[Opening DATASET EXTRACT section]

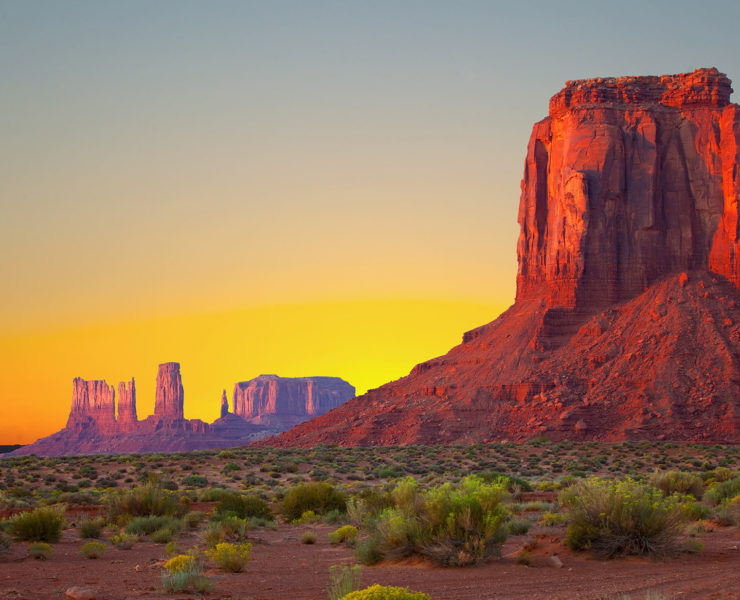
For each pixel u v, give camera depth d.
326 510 37.31
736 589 16.62
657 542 21.00
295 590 18.34
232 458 85.56
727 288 136.00
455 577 18.98
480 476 55.62
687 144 145.12
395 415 129.00
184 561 21.38
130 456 95.50
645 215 141.38
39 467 76.75
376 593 12.84
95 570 21.67
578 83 156.50
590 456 91.56
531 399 123.88
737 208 138.25
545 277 154.75
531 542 22.89
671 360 121.31
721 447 98.94
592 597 16.17
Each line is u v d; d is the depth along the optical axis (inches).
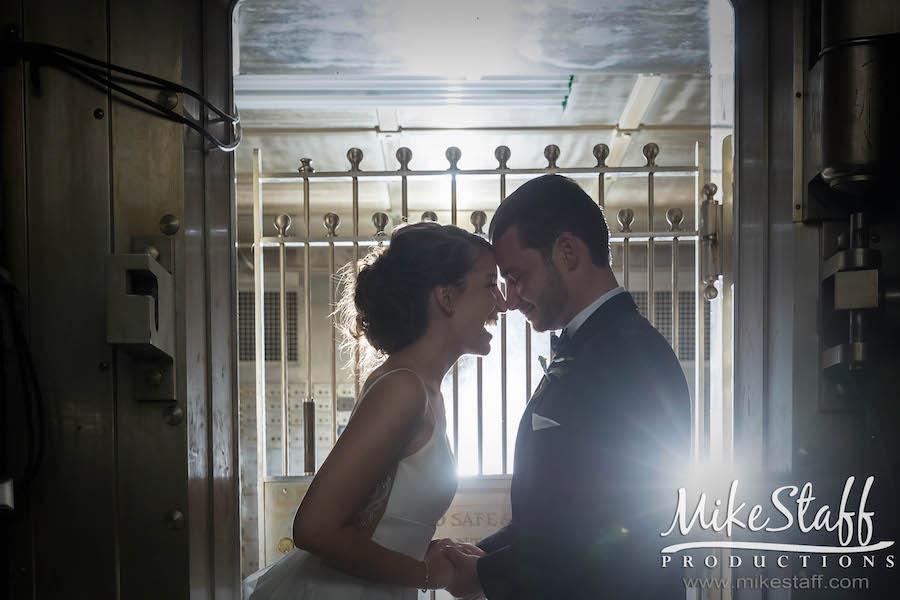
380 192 227.8
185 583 59.6
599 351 58.4
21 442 59.9
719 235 90.1
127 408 59.7
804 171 63.1
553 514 56.4
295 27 97.7
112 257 55.2
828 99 57.9
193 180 62.8
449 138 181.0
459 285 62.9
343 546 54.6
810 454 63.4
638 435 56.5
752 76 72.3
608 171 93.6
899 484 61.6
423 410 59.2
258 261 100.0
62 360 59.9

[Closing DATASET EXTRACT section]

AIM OF THE TASK
Search the records for the word "depth" and copy out every line that holds it.

ANSWER TO THIS PROBLEM
For each pixel u v, give camera depth d.
Each line is u v d; d is the depth along the optical axis (inches).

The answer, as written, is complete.